**Directions for this task:** Make a verbatim copy of all the records. Skip every image.

**Extracted records:**
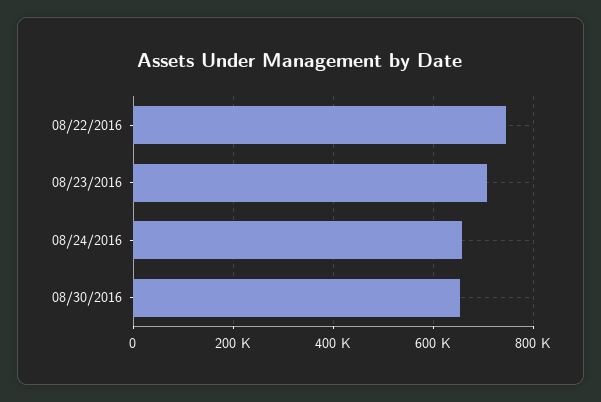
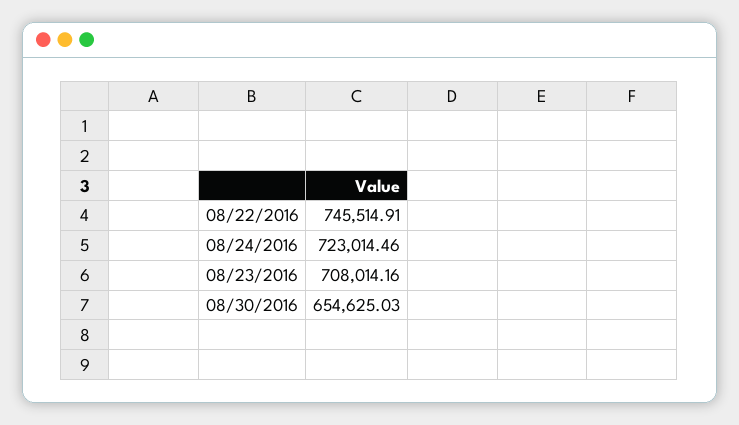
  {
    "08/22/2016": 745514.91,
    "08/23/2016": 708014.16,
-   "08/24/2016": 660000,
+   "08/24/2016": 723014.46,
    "08/30/2016": 654625.03
  }

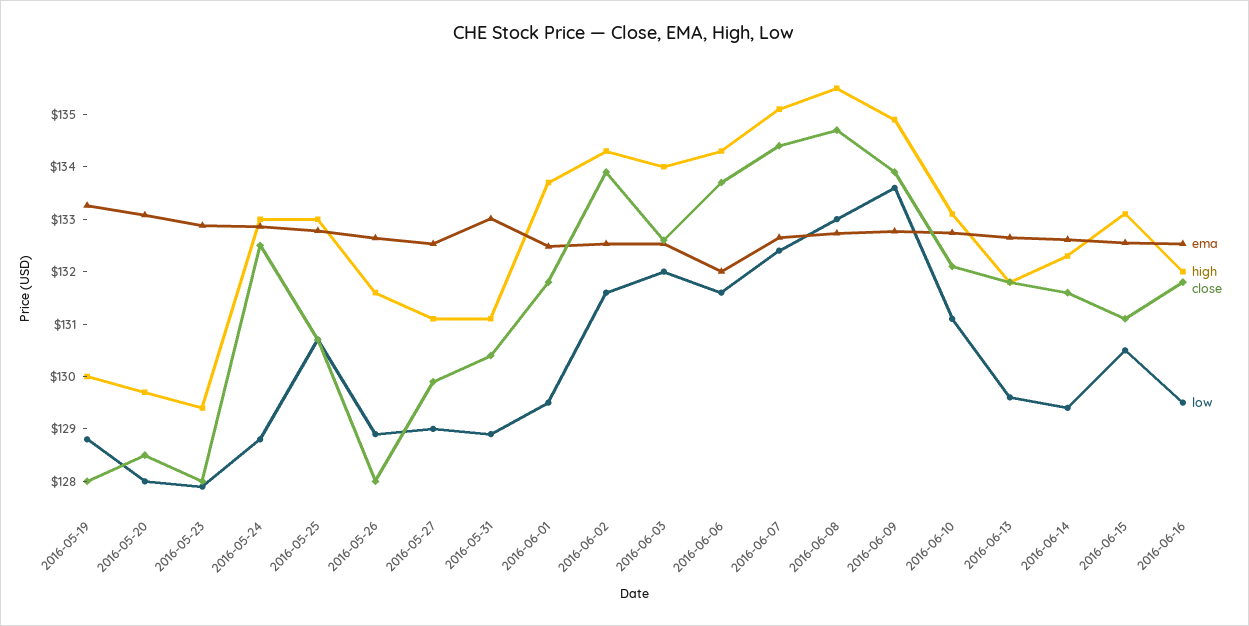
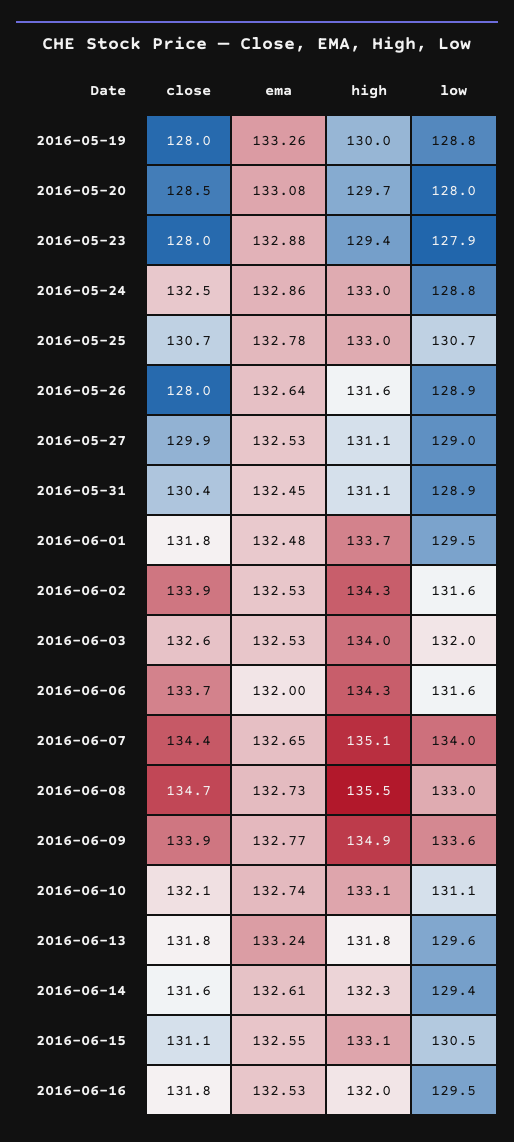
  {
    "ema": {
      "2016-05-19": 133.26,
      "2016-05-20": 133.08,
      "2016-05-23": 132.88,
      "2016-05-24": 132.86,
      "2016-05-25": 132.78,
      "2016-05-26": 132.64,
      "2016-05-27": 132.53,
-     "2016-05-31": 133,
+     "2016-05-31": 132.45,
      "2016-06-01": 132.48,
      "2016-06-02": 132.53,
      "2016-06-03": 132.53,
      "2016-06-06": 132,
      "2016-06-07": 132.65,
      "2016-06-08": 132.73,
      "2016-06-09": 132.77,
      "2016-06-10": 132.74,
-     "2016-06-13": 132.6,
+     "2016-06-13": 133.24,
      "2016-06-14": 132.61,
      "2016-06-15": 132.55,
      "2016-06-16": 132.53
    },
    "high": {
      "2016-05-19": 130,
      "2016-05-20": 129.7,
      "2016-05-23": 129.4,
      "2016-05-24": 133,
      "2016-05-25": 133,
      "2016-05-26": 131.6,
      "2016-05-27": 131.1,
      "2016-05-31": 131.1,
      "2016-06-01": 133.7,
      "2016-06-02": 134.3,
      "2016-06-03": 134,
      "2016-06-06": 134.3,
      "2016-06-07": 135.1,
      "2016-06-08": 135.5,
      "2016-06-09": 134.9,
      "2016-06-10": 133.1,
      "2016-06-13": 131.8,
      "2016-06-14": 132.3,
      "2016-06-15": 133.1,
      "2016-06-16": 132
    },
    "close": {
      "2016-05-19": 128,
      "2016-05-20": 128.5,
      "2016-05-23": 128,
      "2016-05-24": 132.5,
      "2016-05-25": 130.7,
      "2016-05-26": 128,
      "2016-05-27": 129.9,
      "2016-05-31": 130.4,
      "2016-06-01": 131.8,
      "2016-06-02": 133.9,
      "2016-06-03": 132.6,
      "2016-06-06": 133.7,
      "2016-06-07": 134.4,
      "2016-06-08": 134.7,
      "2016-06-09": 133.9,
      "2016-06-10": 132.1,
      "2016-06-13": 131.8,
      "2016-06-14": 131.6,
      "2016-06-15": 131.1,
      "2016-06-16": 131.8
    },
    "low": {
      "2016-05-19": 128.8,
      "2016-05-20": 128,
      "2016-05-23": 127.9,
      "2016-05-24": 128.8,
      "2016-05-25": 130.7,
      "2016-05-26": 128.9,
      "2016-05-27": 129,
      "2016-05-31": 128.9,
      "2016-06-01": 129.5,
      "2016-06-02": 131.6,
      "2016-06-03": 132,
      "2016-06-06": 131.6,
-     "2016-06-07": 132.4,
+     "2016-06-07": 134,
      "2016-06-08": 133,
      "2016-06-09": 133.6,
      "2016-06-10": 131.1,
      "2016-06-13": 129.6,
      "2016-06-14": 129.4,
      "2016-06-15": 130.5,
      "2016-06-16": 129.5
    }
  }

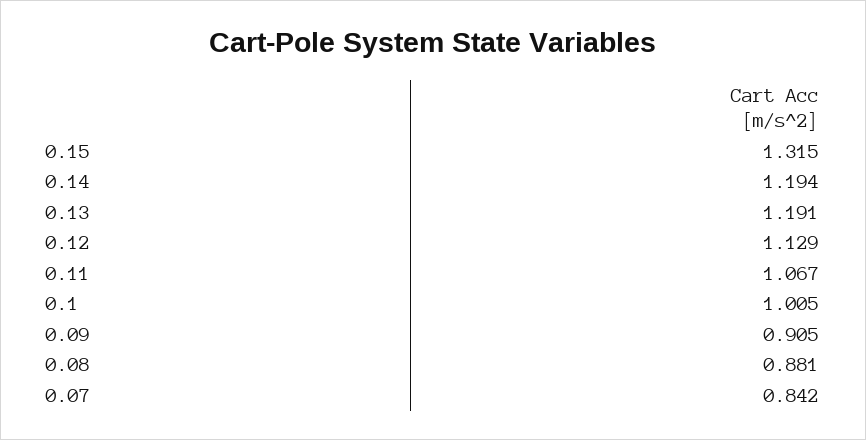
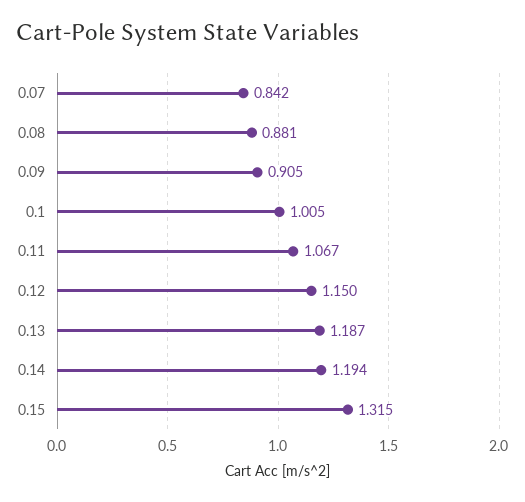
  {
    "0.15": 1.315,
    "0.14": 1.194,
-   "0.13": 1.191,
+   "0.13": 1.187,
-   "0.12": 1.129,
+   "0.12": 1.15,
    "0.11": 1.067,
    "0.1": 1.005,
    "0.09": 0.905,
    "0.08": 0.881,
    "0.07": 0.842
  }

**Response area:**
  {
    "08/22/2016": 745514.91,
    "08/23/2016": 708014.16,
-   "08/24/2016": 660000,
+   "08/24/2016": 723014.46,
    "08/30/2016": 654625.03
  }

  {
    "ema": {
      "2016-05-19": 133.26,
      "2016-05-20": 133.08,
      "2016-05-23": 132.88,
      "2016-05-24": 132.86,
      "2016-05-25": 132.78,
      "2016-05-26": 132.64,
      "2016-05-27": 132.53,
-     "2016-05-31": 133,
+     "2016-05-31": 132.45,
      "2016-06-01": 132.48,
      "2016-06-02": 132.53,
      "2016-06-03": 132.53,
      "2016-06-06": 132,
      "2016-06-07": 132.65,
      "2016-06-08": 132.73,
      "2016-06-09": 132.77,
      "2016-06-10": 132.74,
-     "2016-06-13": 132.6,
+     "2016-06-13": 133.24,
      "2016-06-14": 132.61,
      "2016-06-15": 132.55,
      "2016-06-16": 132.53
    },
    "high": {
      "2016-05-19": 130,
      "2016-05-20": 129.7,
      "2016-05-23": 129.4,
      "2016-05-24": 133,
      "2016-05-25": 133,
      "2016-05-26": 131.6,
      "2016-05-27": 131.1,
      "2016-05-31": 131.1,
      "2016-06-01": 133.7,
      "2016-06-02": 134.3,
      "2016-06-03": 134,
      "2016-06-06": 134.3,
      "2016-06-07": 135.1,
      "2016-06-08": 135.5,
      "2016-06-09": 134.9,
      "2016-06-10": 133.1,
      "2016-06-13": 131.8,
      "2016-06-14": 132.3,
      "2016-06-15": 133.1,
      "2016-06-16": 132
    },
    "close": {
      "2016-05-19": 128,
      "2016-05-20": 128.5,
      "2016-05-23": 128,
      "2016-05-24": 132.5,
      "2016-05-25": 130.7,
      "2016-05-26": 128,
      "2016-05-27": 129.9,
      "2016-05-31": 130.4,
      "2016-06-01": 131.8,
      "2016-06-02": 133.9,
      "2016-06-03": 132.6,
      "2016-06-06": 133.7,
      "2016-06-07": 134.4,
      "2016-06-08": 134.7,
      "2016-06-09": 133.9,
      "2016-06-10": 132.1,
      "2016-06-13": 131.8,
      "2016-06-14": 131.6,
      "2016-06-15": 131.1,
      "2016-06-16": 131.8
    },
    "low": {
      "2016-05-19": 128.8,
      "2016-05-20": 128,
      "2016-05-23": 127.9,
      "2016-05-24": 128.8,
      "2016-05-25": 130.7,
      "2016-05-26": 128.9,
      "2016-05-27": 129,
      "2016-05-31": 128.9,
      "2016-06-01": 129.5,
      "2016-06-02": 131.6,
      "2016-06-03": 132,
      "2016-06-06": 131.6,
-     "2016-06-07": 132.4,
+     "2016-06-07": 134,
      "2016-06-08": 133,
      "2016-06-09": 133.6,
      "2016-06-10": 131.1,
      "2016-06-13": 129.6,
      "2016-06-14": 129.4,
      "2016-06-15": 130.5,
      "2016-06-16": 129.5
    }
  }

  {
    "0.15": 1.315,
    "0.14": 1.194,
-   "0.13": 1.191,
+   "0.13": 1.187,
-   "0.12": 1.129,
+   "0.12": 1.15,
    "0.11": 1.067,
    "0.1": 1.005,
    "0.09": 0.905,
    "0.08": 0.881,
    "0.07": 0.842
  }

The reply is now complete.